━━━ Material provided ━━━
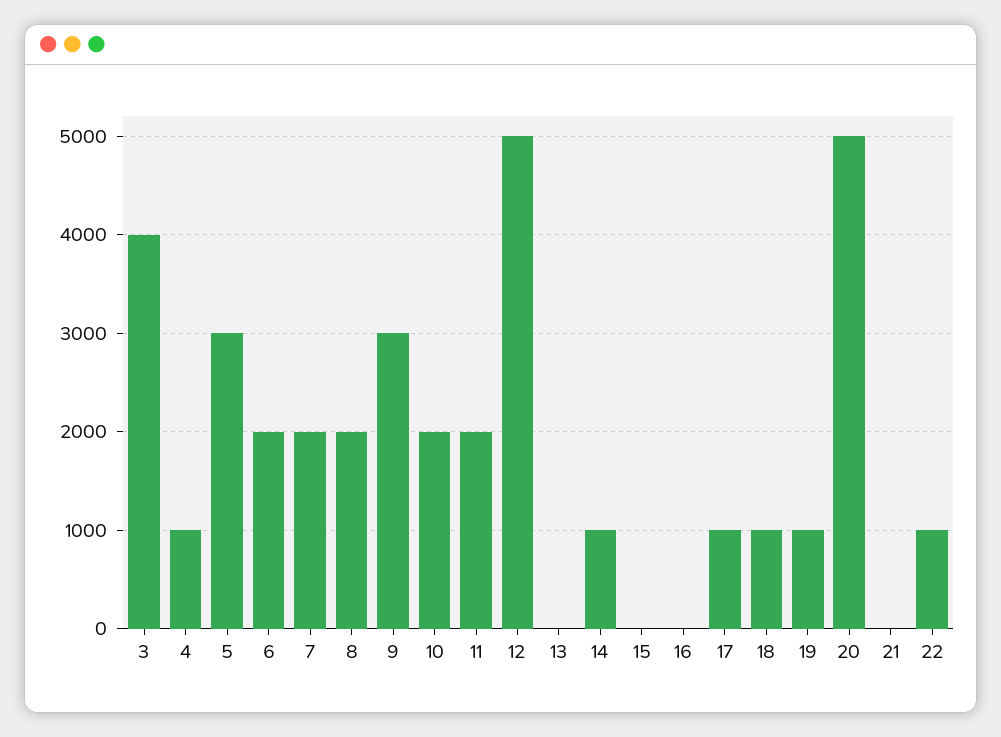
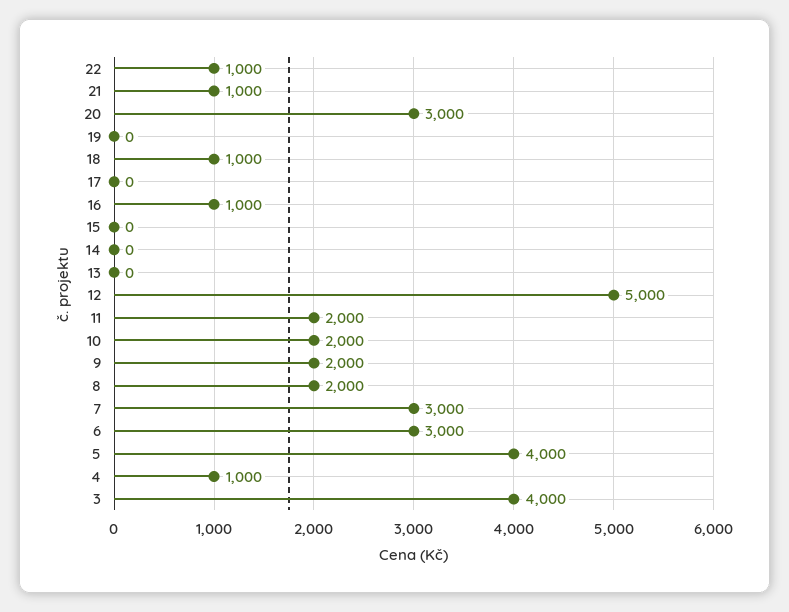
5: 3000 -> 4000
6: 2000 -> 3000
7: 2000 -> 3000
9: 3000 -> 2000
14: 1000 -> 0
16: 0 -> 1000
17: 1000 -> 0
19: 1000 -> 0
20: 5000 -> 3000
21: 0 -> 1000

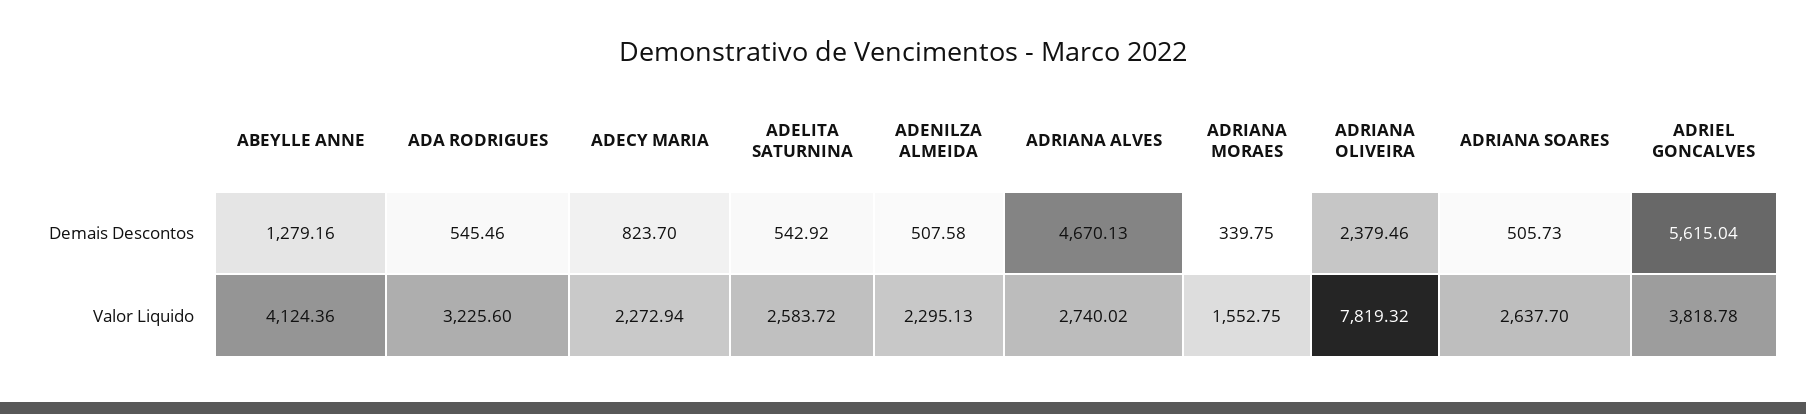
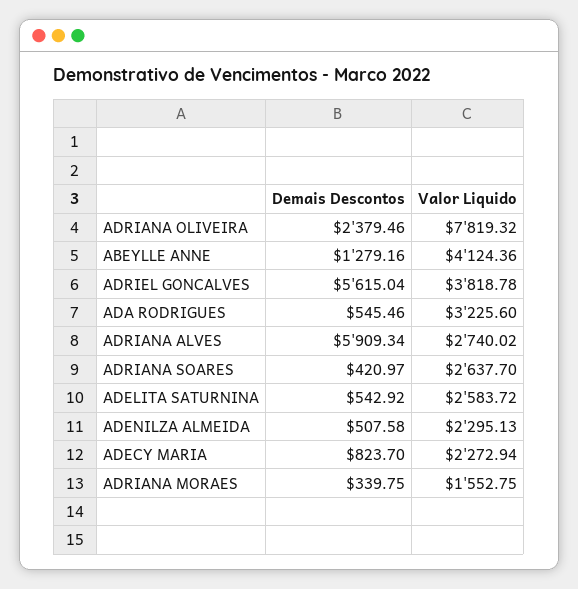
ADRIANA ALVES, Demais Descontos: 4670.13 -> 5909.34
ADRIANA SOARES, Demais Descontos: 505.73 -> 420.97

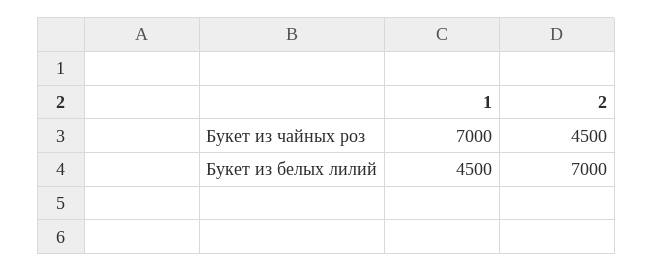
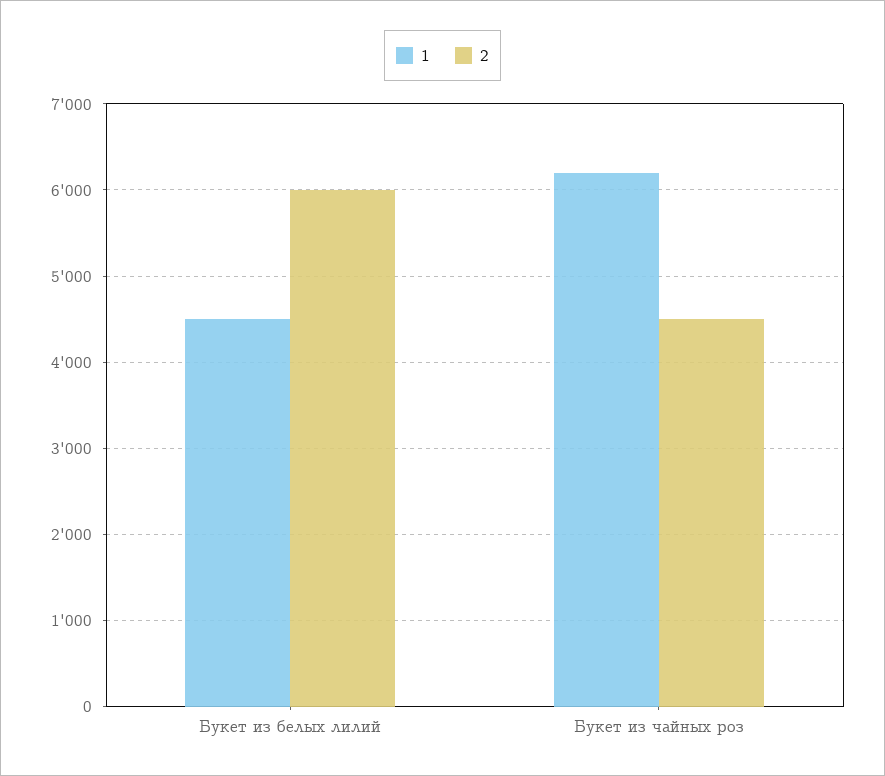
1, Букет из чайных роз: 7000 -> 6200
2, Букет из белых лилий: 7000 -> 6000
━━━
The reply should reproduce every entry above word for word and contain no pictures.

Answer for this exercise:
5: 3000 -> 4000
6: 2000 -> 3000
7: 2000 -> 3000
9: 3000 -> 2000
14: 1000 -> 0
16: 0 -> 1000
17: 1000 -> 0
19: 1000 -> 0
20: 5000 -> 3000
21: 0 -> 1000

ADRIANA ALVES, Demais Descontos: 4670.13 -> 5909.34
ADRIANA SOARES, Demais Descontos: 505.73 -> 420.97

1, Букет из чайных роз: 7000 -> 6200
2, Букет из белых лилий: 7000 -> 6000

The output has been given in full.